We recognized, as a threat to the validity of our original study, that many samples in the original malware set was quite old. Therefore, we have repeated the statistical analysis for research questions RQ1–RQ3 on an additional large set of more up-to-date Android malware, consisting of 54,945 apps, and report on how the results differ from those of the old malware set.
We have complemented the results for RQ3 with a more in-depth analysis of decompiler co-failure rates.
Finally, as the largest new contribution of this work, we have performed data-mining on all error messages emitted by decompilers, when run on the new malware dataset, in order to gain better insights into the reasons for decompilation failures (RQ4).

Additionally, we make our implementation and collected data available in the interest of open science^{Footnote 2}.

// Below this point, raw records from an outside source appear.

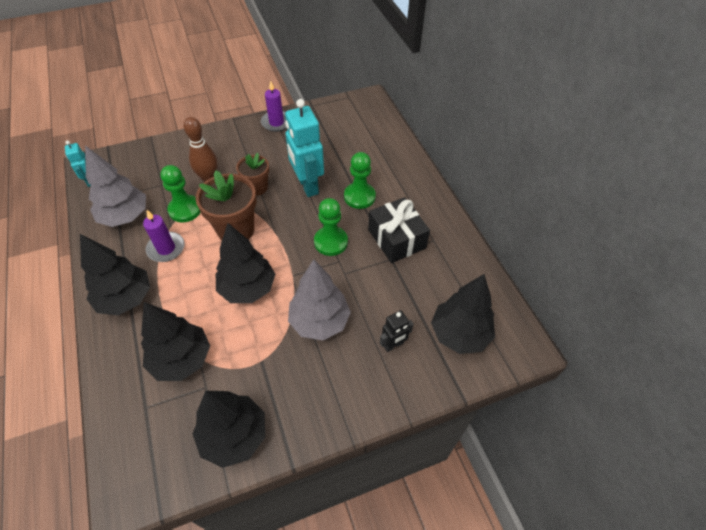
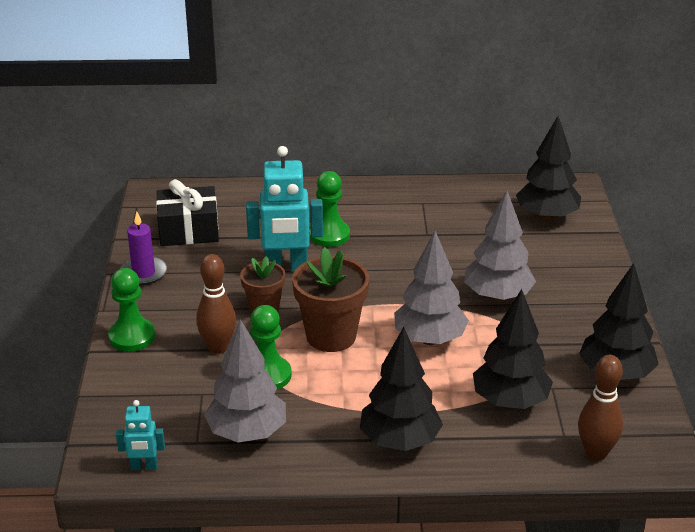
camera: 70 degrees left, 20 degrees down
purple candle [143,210,184,262] -> none
black tree [216,223,275,303] -> grey tree [394,231,469,345]
green pawn [314,198,348,256] -> green pawn moved to [108,268,155,352]
black gift [368,197,430,263] -> black gift moved to [156,179,219,246]
black robot [380,310,414,352] -> none
none -> brown bowling pin [578,355,623,461]

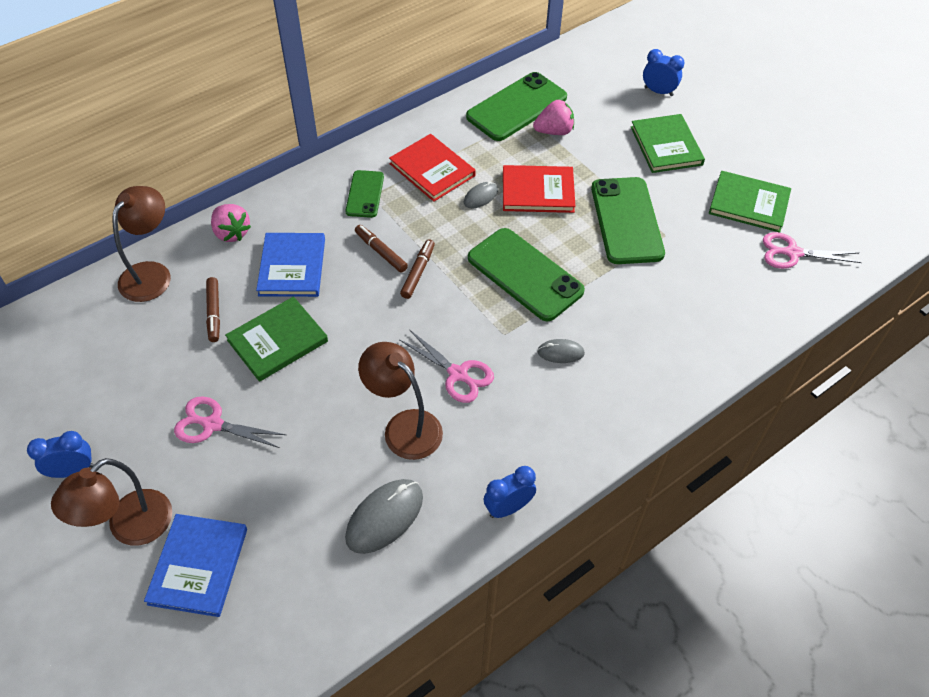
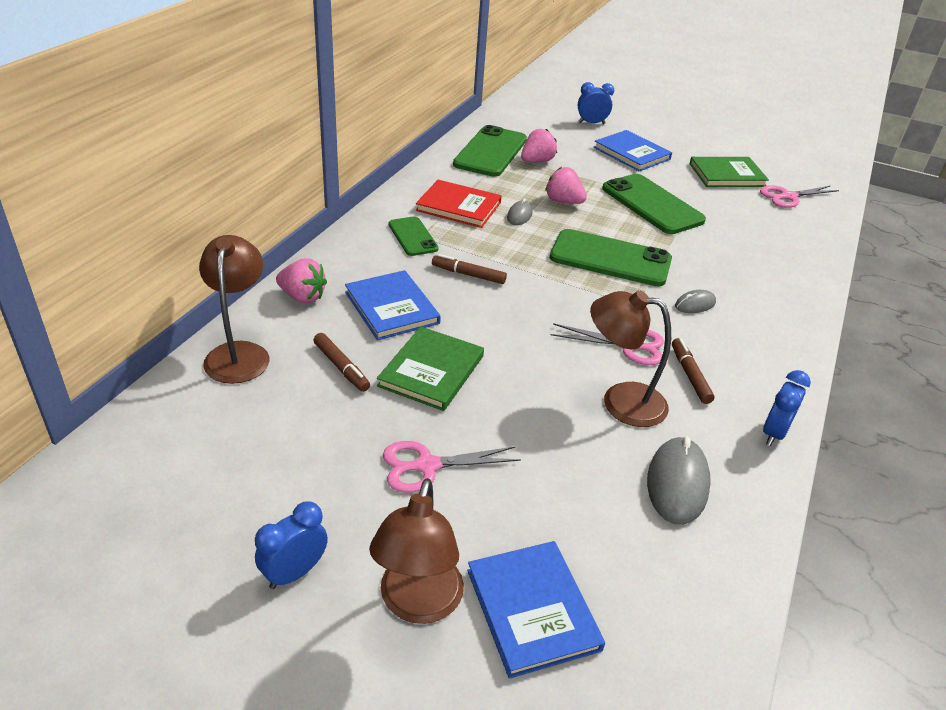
camera: 30 degrees left, 15 degrees down
brown marker [400,239,435,299] -> brown marker moved to [672,338,715,404]
red book [503,165,576,213] -> pink strawberry [545,167,587,204]
green book [631,114,705,173] -> blue book [594,130,672,171]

The rest of the paper is structured in the following way: In Section 2, we provide some background on Android decompilation and obfuscation techniques. We outline the methodology for our study in Section 3, and present our results in Section 4. The results of our follow-up study on reasons for failures are presented in Section 5. We discuss the findings and potential threats to validity in Section 6, and survey related work in Section 7. Finally, Section 8 concludes the paper.

2 Background

In order to make the paper self-contained, we will start by providing some brief background information on a few important concepts.

Android App Runtime Model

Android apps are developed in the Java or Kotlin languages, and compiled to Dalvik bytecode. Apps are distributed in the form of Android Application Packages (APKs), which contain one or more files of the DEX format. DEX files in turn contain a number of classes, including Dalvik bytecode for each method of a class. On Android versions prior to 5.0, Dalvik bytecode was interpreted by a virtual machine. Modern versions of Android instead use the Android Runtime (ART), which avoids the overhead of interpretation by pre-compiling the Dalvik bytecode to native code when an app is first installed.

Android Decompilation

In addition to native Dalvik decompilers^{Footnote 3}, Java decompilers can often also be used on Android apps by first converting the Dalvik bytecode into equivalent bytecode for the JVM, using a tool such as ded (Enck et al. 2011) or dex2jar^{Footnote 4}. Since the Kotlin language is designed to be fully interoperable with Java, apps written in Kotlin can generally also be decompiled into Java source code.

Android Obfuscation

Android apps frequently make use of obfuscation to prevent intellectual property theft, such as redistribution of paid apps, or ad-fraud. (The latter implies repackaging apps with modified identifier tokens for ad services, in order to gain ad revenue based on other developers’ work.) One of the most common types of obfuscation is identifier renaming, wherein human-readable identifiers for, e.g., methods or variables, are replaced with meaningless strings. This obfuscation is sometimes also applied to open-source apps, since it tends to make the final APK smaller. Another common obfuscation method is string encryption, which works by removing strings from a DEX file and replacing them with an encrypted variant. Decryption routines are then injected at the places where strings are used in the code, so that the strings can be decrypted on-the-fly during runtime. A more advanced form of obfuscation is class encryption, whereby an entire class is stored in encrypted form and reconstructed at runtime using Java’s reflection API. Packing is a similar approach to obfuscation, where all the Dalvik code of an app is stored in encrypted form, and decrypted at runtime using a wrapper program.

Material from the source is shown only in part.